项目 3 解决 (i) 机会性病毒感染和 (ii) 脐带血移植 (UCBT) 后 B 系恶性肿瘤复发的问题。我们假设，通过过继转移供体来源的多病毒特异性细胞毒性 T 淋巴细胞 (CTL)，对白血病细胞表达的 CD19 分子进行基因改造（转导），可以降低同种异体 UCBT 后病毒感染和白血病复发的发生率。为了巩固 UCBT，我们设计了一种嵌合抗原受体 (CAR)，将 T 细胞的抗原特异性重定向到 B 细胞谱系限制的细胞表面分子 CD19。项目 2 中的病毒特异性 CTL 将被转导以表达该 CAR，从而产生通过嵌合 CD28 和 CD3-zeta 进行不依赖 MHC 和 CAR 依赖的激活，裂解淋巴细胞、上调 IL-2 和抗凋亡基因，以响应CD19。具体目标#1中提出的研究将评估UCB衍生的多病毒特异性CTL是否可以对GDI 9具有特异性，以及HSV-1胸苷激酶转基因是否可以在免疫缺陷小鼠中通过正电子发射断层扫描（PET）进行成像。
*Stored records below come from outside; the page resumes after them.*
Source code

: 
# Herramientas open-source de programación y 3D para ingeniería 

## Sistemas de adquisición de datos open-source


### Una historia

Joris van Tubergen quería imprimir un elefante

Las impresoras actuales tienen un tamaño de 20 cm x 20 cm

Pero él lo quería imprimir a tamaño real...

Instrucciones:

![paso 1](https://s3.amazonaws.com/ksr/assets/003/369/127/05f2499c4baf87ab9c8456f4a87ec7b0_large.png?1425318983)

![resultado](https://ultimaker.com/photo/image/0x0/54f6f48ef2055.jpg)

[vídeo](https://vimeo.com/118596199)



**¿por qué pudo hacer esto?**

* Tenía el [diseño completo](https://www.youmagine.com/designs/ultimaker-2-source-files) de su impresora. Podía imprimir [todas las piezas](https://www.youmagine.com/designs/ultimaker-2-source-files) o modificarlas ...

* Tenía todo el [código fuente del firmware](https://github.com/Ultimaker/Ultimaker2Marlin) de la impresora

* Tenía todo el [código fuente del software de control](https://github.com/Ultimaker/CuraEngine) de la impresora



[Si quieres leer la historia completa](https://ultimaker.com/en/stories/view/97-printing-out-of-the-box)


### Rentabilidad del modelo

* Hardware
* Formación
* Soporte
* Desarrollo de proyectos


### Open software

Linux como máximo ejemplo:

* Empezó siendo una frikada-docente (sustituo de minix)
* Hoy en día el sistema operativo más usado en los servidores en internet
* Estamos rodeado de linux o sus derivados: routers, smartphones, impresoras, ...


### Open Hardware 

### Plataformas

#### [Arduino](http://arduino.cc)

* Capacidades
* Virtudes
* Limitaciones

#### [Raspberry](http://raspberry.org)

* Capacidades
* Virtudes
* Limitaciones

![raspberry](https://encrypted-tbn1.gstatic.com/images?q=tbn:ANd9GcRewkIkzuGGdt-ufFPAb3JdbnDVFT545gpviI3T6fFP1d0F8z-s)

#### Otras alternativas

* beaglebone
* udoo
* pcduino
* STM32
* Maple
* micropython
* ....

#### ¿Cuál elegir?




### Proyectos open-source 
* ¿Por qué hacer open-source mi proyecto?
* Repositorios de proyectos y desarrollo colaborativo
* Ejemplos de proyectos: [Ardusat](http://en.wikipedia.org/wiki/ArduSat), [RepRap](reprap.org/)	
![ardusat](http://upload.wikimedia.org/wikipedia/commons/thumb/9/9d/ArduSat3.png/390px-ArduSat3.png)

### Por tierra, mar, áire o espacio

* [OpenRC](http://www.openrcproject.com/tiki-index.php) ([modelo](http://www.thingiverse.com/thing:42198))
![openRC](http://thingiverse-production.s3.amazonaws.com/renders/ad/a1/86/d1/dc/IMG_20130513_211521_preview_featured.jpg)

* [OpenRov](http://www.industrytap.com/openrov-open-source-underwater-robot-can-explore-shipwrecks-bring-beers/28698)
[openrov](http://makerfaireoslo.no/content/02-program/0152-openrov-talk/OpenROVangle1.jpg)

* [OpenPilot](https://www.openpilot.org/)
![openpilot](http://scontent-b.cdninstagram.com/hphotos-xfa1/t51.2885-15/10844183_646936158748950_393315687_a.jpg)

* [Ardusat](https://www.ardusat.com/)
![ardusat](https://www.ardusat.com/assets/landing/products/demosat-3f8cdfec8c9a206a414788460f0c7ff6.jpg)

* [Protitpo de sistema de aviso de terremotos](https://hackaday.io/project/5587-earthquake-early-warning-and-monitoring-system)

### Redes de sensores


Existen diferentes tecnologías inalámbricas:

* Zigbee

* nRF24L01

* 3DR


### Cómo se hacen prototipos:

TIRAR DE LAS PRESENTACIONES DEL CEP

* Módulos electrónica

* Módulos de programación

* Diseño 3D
使用非侵入性生物发光成像 (BLI) 和微型 PET 的过继免疫疗法将纵向评估输注细胞的持久性和抗肿瘤效果。具体目标#2 将评估 UCBT 后输注经过修饰以表达 CAR CD19 特异性的多病毒特异性 CTL 的可行性、安全性和持久性。相关研究将描述（i）持续性的程度和持续时间，（ii）贩运，以及（iii）过继转移的 CTL 的抗病毒和抗白血病作用。为了准备人类 PET T 细胞成像，在具体目标 #3 中，我们将开发一种非人类灵长类动物模型，猴源 T 细胞将用 CAR 和 TK 进行基因改造，并进行输注。使用由胸苷激酶 (TK) 代谢的 [18FJFEAU] 进行的纵向 PET 成像将用于评估这些过继转移的猕猴 T 细胞的分布。总的来说，这些研究结果将促进用病毒和 CD19 特异性 CTL 靶向 UCBT 后 MRD 的发展，以提高 B 细胞恶性肿瘤患者的无病生存率。